The American Fintech Council (AFC) has called upon the Financial Stability Board (FSB) to expand the reach of its third-party risk management toolkit, suggesting inclusion of authentic bank-fintech partnerships and banking-as-a-service models.
The toolkit, released for public consultation by the FSB in June for financial institutions and authorities, aims to offer clarity for both the industry and regulators and establish a more secure financial services environment for consumers.
Its design adopts a holistic approach that extends beyond outsourcing, with the goal of reducing regulatory fragmentation, bolstering institutions’ risk management, and enhancing the financial system’s resilience by fostering coordination among stakeholders.

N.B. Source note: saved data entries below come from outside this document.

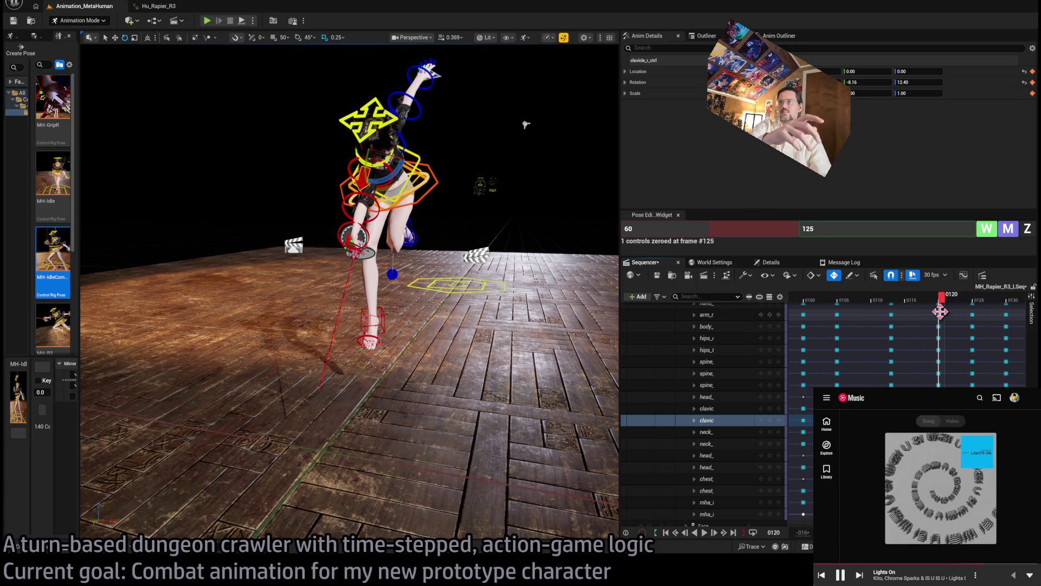
mouse_move(940, 311)
mouse_down()
mouse_move(876, 304)
mouse_move(910, 302)
mouse_up()
key(f)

In a letter in response to the toolkit, the AFC – a trade association representing ‘responsible fintechs and innovative banks – acknowledged the positive aspects of the toolkit, but highlighted its limitation to IT-related third parties, excluding lending, certain payment relationships, and banking-as-a-service models.
Phil Goldfeder, CEO of the AFC, explains: “In order to have the most effective third-party risk management, both industry and regulators must move beyond the traditional understanding of third-party service towards a new understanding that includes core banking functions and banking-as-a-service.
“We thank the FSB for the opportunity to collaborate and look forward to our continued partnership to ensure the scope of their guidance reflects the safe and innovative business models in the modern banking system.”
The AFC urged coordination between the FSB and US financial services regulatory agencies to harmonise rules and requirements addressing third-party risk. The recently published interagency TPRM (Third-Party Risk Management) guidance in the US underlines the need for clear federal leadership in this area.
Its letter said: “AFC recommends that as FSB finalises the Toolkit and any possible related guidance/rulemakings that it coordinates with US financial services regulatory agencies to ensure that rules and requirements addressing third-party risk fit within the FSB’s global approach and are not duplicative or contradictory to the work conducted by other regulators.
“In recent years, the extent and nature of financial institutions’ interactions with a broad and diverse ecosystem of third-party service providers have evolved and increased. These developments have brought both benefits and the introduction of different types of risks to financial institutions. If they are not appropriately managed, these relationships could lead to risks to financial stability.”